[Contenido de datos]:
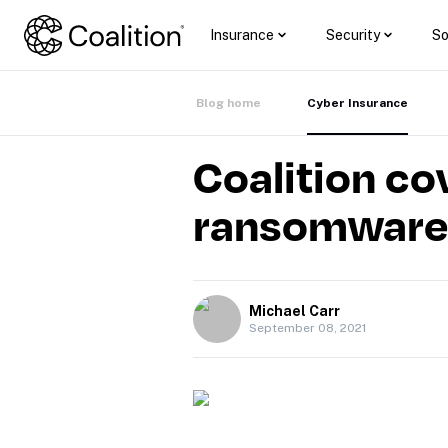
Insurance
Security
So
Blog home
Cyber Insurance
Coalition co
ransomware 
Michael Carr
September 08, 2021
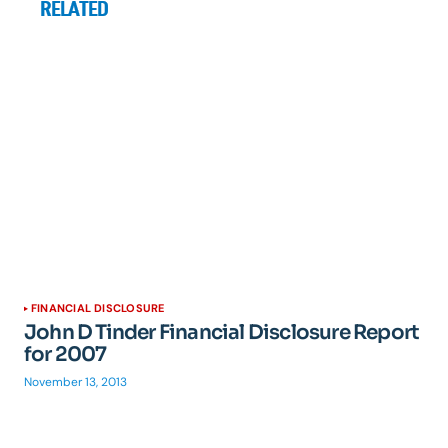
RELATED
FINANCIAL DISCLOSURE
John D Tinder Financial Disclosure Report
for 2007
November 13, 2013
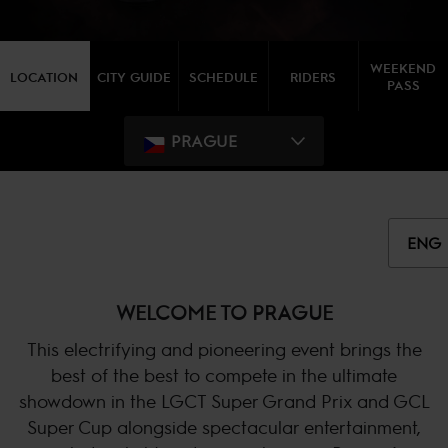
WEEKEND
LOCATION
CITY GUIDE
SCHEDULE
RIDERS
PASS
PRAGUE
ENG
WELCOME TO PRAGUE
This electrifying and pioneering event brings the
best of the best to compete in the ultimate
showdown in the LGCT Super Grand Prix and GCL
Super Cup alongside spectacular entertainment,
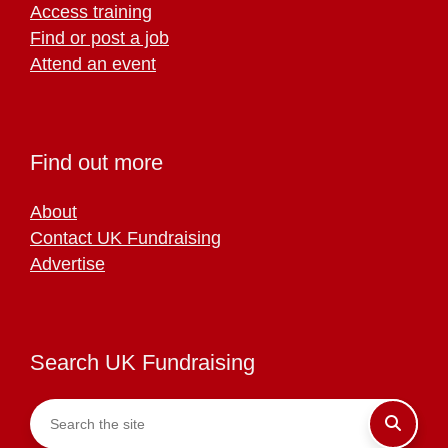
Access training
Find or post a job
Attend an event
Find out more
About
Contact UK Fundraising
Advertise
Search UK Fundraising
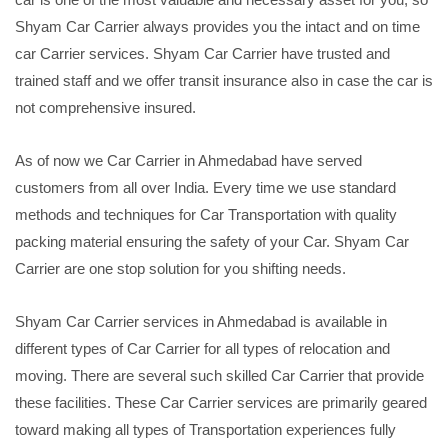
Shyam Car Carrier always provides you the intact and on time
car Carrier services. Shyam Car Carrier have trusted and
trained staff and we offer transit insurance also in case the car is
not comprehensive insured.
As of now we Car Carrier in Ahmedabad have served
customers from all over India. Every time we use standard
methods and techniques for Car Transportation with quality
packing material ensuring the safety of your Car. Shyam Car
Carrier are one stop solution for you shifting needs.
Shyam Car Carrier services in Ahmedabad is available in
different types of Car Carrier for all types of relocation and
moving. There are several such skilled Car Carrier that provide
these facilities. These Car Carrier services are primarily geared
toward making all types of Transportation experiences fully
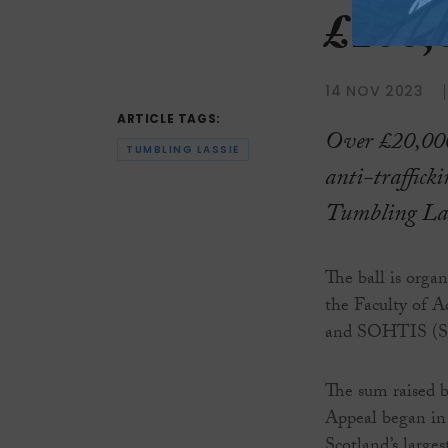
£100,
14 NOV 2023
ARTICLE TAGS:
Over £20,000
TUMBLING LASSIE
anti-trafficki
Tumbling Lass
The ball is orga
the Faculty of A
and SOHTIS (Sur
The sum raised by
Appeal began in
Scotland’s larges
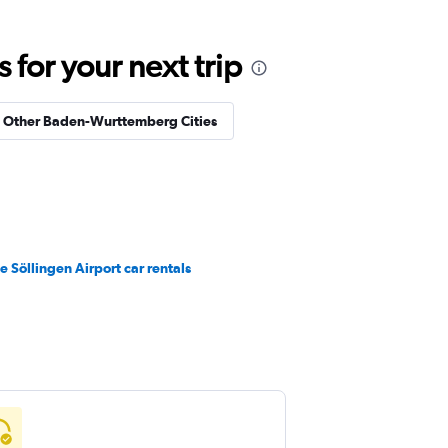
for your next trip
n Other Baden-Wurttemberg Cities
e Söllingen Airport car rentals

[Instrucción de trabajo]: Enumera todas las líneas de las filas anteriores en las que aparece la palabra "Ahmedabad", copiándolas completas.

[Solución]:
As of now we Car Carrier in Ahmedabad have served
Shyam Car Carrier services in Ahmedabad is available in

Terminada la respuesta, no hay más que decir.